White River Junction — After serving for five years as a rendezvous place with warm and supportive conservation among Upper Valley knitters, White River Yarns in White River Junction has closed its doors — although knitters are still able to meet twice a week a few doors away at the Boho Cafe.

Owner Karen Caple said she wound down the business to prepare for a move to Florida with her husband, Boho Cafe and Coventry Catering owner Lynn Caple, to take care of her aging parents. Caple’s shop, besides selling yarn and other knitting materials, was beloved among knitters for the welcoming embrace and mutual support among the (mostly) women who gathered there on Tuesday and Thursday nights to discuss anything from the proper sequence for a garter stitch to, as Caple put it, “life.”

“A yarn store closing isn’t that important — you can buy yarn on the internet,” Karen Cable said, explaining that what knitters will miss is not so much the chance to buy yarn as much as the opportunity the store provided for women who gathered for mutual support, love and knitting.

“The store was a community of women who came together and shared life together, Caple said of the dozen to two dozen women from their 20s to their 70s who showed up twice a week. “I love it. It’s almost been my mission.”

When she and her husband relocate to Florida, Caple said, she plans to get a mobile van and operate a “knitting truck” — similar to a food truck, only stocked with yarn and knitting supplies instead of tacos or chimichangas.

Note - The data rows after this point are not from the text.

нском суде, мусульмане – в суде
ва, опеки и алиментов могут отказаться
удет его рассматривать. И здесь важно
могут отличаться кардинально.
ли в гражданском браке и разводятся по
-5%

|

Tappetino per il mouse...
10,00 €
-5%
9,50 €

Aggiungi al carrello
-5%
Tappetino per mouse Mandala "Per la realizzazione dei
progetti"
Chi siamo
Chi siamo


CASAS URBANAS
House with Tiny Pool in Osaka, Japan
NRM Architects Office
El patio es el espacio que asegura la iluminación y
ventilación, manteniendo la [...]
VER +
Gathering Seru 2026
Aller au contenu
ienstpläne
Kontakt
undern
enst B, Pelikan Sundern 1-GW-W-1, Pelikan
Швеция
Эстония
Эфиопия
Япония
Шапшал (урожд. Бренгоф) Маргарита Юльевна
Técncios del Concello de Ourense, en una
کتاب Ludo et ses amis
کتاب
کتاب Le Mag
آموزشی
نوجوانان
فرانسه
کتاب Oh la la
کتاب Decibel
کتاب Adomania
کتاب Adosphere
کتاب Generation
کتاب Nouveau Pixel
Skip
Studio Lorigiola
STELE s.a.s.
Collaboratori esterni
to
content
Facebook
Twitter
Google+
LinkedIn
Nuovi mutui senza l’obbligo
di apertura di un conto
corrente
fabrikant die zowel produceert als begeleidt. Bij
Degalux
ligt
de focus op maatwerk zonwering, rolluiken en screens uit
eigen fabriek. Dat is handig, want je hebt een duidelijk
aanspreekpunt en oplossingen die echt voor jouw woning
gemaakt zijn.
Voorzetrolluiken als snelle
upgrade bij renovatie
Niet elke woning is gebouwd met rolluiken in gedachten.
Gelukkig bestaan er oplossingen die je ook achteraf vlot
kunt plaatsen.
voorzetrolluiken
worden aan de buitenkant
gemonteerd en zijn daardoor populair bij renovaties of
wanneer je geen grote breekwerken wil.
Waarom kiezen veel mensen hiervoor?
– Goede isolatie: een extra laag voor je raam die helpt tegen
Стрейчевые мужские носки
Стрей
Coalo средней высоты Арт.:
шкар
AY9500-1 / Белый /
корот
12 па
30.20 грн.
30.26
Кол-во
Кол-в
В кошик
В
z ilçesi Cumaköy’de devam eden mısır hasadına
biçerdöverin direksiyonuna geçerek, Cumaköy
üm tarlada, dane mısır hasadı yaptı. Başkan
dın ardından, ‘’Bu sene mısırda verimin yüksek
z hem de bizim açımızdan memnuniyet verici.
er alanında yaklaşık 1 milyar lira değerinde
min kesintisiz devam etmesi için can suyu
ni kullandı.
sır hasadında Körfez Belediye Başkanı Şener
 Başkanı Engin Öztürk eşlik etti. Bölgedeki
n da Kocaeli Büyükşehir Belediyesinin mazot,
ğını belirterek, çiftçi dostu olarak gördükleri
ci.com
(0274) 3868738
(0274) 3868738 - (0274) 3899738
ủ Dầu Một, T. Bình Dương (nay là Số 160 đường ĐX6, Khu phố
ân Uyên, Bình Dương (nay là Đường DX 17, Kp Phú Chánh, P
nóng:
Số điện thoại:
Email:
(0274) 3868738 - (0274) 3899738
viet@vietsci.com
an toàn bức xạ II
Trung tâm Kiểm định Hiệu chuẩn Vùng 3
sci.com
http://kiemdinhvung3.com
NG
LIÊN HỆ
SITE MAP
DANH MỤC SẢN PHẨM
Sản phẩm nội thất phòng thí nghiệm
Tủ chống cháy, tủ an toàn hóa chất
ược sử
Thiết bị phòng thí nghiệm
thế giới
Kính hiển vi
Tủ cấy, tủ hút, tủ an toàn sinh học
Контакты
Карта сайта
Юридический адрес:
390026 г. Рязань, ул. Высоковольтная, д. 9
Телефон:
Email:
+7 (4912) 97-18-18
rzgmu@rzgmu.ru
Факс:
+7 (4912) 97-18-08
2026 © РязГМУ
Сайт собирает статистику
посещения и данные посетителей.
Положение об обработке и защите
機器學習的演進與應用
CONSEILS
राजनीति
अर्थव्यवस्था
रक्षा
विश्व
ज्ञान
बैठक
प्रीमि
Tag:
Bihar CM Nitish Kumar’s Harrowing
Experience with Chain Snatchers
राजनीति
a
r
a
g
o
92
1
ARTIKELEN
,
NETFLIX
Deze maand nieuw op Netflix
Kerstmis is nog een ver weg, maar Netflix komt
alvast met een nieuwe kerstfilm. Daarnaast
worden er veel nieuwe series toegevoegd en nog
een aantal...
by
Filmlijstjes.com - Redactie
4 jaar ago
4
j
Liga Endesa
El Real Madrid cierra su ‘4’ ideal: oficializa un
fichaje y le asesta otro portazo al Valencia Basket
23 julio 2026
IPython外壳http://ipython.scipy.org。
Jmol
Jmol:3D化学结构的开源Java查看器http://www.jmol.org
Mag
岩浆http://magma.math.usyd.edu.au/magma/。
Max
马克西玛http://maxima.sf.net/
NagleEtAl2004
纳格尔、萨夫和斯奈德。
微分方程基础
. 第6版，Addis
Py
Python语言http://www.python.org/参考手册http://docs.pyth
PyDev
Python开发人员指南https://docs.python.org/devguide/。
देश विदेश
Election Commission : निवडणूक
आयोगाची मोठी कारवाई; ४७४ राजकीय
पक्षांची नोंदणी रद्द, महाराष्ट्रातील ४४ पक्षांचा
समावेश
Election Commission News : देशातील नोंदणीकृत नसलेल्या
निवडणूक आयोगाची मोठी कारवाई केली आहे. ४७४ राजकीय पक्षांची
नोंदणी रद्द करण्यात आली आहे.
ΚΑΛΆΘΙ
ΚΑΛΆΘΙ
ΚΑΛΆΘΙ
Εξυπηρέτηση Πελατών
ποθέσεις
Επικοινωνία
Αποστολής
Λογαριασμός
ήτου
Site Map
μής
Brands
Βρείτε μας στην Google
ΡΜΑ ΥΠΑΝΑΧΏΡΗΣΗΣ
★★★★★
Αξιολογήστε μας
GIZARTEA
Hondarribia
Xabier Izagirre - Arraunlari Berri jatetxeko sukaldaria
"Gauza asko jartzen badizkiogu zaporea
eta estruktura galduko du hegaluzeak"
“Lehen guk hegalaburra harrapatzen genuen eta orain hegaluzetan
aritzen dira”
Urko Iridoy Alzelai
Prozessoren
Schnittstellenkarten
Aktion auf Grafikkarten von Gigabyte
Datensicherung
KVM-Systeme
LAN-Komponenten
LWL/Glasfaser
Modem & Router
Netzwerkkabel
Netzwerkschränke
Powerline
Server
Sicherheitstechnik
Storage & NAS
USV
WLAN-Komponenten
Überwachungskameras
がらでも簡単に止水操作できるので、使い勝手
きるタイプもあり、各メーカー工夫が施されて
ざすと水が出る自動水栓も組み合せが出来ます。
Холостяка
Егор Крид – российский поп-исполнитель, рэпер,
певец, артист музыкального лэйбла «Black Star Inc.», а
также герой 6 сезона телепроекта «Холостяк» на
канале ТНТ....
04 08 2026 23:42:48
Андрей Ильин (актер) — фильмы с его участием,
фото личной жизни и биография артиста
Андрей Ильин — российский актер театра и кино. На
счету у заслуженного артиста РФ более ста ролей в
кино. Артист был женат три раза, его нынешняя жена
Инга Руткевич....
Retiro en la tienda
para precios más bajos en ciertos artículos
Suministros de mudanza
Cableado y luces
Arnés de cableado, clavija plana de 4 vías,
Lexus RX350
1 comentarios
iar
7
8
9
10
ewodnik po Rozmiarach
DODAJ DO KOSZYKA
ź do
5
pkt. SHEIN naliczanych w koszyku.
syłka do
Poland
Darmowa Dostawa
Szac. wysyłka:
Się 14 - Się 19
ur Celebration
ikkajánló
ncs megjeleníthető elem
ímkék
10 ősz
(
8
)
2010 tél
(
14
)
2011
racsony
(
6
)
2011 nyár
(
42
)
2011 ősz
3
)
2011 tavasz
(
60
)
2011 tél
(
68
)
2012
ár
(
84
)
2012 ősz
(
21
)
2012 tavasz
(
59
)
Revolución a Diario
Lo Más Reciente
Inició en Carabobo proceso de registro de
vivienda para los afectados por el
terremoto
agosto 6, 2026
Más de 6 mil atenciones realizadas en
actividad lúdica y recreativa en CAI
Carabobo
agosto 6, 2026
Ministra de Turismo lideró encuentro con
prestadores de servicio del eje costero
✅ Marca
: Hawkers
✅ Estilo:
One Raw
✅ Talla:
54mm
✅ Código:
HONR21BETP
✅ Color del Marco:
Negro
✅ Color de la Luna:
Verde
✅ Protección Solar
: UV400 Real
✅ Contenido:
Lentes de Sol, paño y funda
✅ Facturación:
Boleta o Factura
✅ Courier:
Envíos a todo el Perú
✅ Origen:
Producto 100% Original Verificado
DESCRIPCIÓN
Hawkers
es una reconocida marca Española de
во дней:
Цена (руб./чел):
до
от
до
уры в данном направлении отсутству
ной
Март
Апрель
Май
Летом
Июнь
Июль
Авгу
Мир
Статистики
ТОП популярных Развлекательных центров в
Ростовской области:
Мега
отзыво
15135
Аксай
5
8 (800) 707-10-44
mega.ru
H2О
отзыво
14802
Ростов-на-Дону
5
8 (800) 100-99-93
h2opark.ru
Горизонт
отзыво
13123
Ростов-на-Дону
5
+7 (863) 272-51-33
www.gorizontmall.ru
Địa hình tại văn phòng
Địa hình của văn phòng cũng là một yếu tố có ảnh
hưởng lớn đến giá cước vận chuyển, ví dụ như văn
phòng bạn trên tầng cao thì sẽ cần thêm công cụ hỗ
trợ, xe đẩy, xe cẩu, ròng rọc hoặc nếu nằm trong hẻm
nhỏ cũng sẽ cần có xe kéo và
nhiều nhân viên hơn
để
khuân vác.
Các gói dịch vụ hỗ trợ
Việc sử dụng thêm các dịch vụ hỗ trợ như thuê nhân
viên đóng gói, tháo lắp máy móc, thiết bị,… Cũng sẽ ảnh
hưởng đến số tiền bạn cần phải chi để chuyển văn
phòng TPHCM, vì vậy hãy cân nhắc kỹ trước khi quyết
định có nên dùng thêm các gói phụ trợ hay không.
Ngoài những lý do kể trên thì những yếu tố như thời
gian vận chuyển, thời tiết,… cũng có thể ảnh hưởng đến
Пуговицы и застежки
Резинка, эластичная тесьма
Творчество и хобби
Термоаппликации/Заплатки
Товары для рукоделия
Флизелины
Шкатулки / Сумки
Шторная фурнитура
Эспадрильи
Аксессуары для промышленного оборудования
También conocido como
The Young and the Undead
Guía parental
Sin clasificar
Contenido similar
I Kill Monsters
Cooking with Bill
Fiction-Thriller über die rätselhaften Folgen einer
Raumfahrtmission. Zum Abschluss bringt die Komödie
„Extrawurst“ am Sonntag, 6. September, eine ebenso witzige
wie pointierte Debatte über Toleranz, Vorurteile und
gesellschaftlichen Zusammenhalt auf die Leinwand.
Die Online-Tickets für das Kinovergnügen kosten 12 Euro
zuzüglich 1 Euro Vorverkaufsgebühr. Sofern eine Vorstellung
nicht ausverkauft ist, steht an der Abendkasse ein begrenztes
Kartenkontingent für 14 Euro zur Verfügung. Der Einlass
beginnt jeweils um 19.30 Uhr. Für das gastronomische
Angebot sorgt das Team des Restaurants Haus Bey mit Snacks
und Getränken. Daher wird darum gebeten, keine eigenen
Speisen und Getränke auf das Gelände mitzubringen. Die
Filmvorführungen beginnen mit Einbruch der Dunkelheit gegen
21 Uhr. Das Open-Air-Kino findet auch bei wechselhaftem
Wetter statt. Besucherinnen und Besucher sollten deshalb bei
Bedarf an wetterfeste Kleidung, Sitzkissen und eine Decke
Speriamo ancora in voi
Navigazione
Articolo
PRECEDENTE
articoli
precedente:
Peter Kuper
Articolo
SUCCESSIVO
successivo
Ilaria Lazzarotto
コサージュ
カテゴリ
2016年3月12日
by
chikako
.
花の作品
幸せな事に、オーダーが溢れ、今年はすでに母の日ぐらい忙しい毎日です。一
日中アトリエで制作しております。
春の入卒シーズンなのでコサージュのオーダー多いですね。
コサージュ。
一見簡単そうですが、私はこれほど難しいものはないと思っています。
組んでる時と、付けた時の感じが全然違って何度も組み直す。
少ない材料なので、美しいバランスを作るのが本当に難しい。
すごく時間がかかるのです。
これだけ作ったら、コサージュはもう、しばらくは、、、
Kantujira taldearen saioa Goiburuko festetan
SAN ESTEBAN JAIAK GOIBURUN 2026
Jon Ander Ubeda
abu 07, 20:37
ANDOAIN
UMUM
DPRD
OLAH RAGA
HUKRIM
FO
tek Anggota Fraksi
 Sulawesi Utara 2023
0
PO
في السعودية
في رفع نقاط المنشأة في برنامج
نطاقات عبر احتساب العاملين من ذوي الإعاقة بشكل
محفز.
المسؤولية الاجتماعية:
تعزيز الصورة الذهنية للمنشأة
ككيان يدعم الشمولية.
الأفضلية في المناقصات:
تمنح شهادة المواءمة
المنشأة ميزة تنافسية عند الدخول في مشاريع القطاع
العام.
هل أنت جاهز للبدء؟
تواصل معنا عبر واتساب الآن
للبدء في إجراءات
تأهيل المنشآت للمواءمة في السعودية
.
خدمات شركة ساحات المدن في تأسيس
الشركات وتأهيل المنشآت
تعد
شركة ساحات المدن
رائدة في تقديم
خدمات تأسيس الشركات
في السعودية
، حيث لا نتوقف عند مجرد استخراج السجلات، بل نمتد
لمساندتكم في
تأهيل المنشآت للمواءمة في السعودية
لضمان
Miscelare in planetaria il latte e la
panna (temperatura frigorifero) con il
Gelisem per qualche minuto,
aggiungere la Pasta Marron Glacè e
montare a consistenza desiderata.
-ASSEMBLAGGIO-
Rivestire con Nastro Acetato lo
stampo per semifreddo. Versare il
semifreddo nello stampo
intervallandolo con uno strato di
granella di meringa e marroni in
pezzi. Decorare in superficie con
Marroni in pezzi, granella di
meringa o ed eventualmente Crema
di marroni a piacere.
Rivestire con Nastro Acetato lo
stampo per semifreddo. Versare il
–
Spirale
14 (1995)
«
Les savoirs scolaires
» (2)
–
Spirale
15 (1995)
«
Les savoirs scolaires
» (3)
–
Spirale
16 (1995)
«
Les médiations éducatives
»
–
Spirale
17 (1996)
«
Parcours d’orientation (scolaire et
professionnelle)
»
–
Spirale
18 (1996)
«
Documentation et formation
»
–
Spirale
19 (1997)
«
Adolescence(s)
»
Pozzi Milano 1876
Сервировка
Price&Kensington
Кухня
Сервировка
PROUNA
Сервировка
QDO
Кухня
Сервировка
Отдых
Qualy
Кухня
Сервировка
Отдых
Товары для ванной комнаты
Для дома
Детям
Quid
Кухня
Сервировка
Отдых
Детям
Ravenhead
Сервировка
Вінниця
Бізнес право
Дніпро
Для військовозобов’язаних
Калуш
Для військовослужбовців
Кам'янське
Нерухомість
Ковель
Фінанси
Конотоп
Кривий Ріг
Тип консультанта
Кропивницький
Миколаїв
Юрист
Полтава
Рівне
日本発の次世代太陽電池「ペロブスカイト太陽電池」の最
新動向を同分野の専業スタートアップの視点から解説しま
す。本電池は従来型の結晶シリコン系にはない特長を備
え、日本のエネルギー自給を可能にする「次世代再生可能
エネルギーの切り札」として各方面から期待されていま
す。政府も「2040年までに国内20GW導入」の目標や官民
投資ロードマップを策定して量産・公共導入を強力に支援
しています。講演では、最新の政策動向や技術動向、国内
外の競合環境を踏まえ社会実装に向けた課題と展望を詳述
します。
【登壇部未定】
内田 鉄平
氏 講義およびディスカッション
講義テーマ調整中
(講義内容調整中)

She foresees driving the truck among towns near Lakeland, Fla., in the center of the state between Tampa and Orlando, where she and her husband will be moving, with knitting wares to bring women together, “like a Tupperware party.”

Meanwhile, the former White River Yarns space in the Hotel Coolidge building is being taken over, at least temporarily, by a “pop up” gallery organized by Dave Celone, owner of Long River Gallery and Gifts, in Lyme, with the help of innkeeper David Briggs.

Celone said the gallery will feature works of local artists and have a social mission component to it. Hours, he said, “will be by chance or appointment.”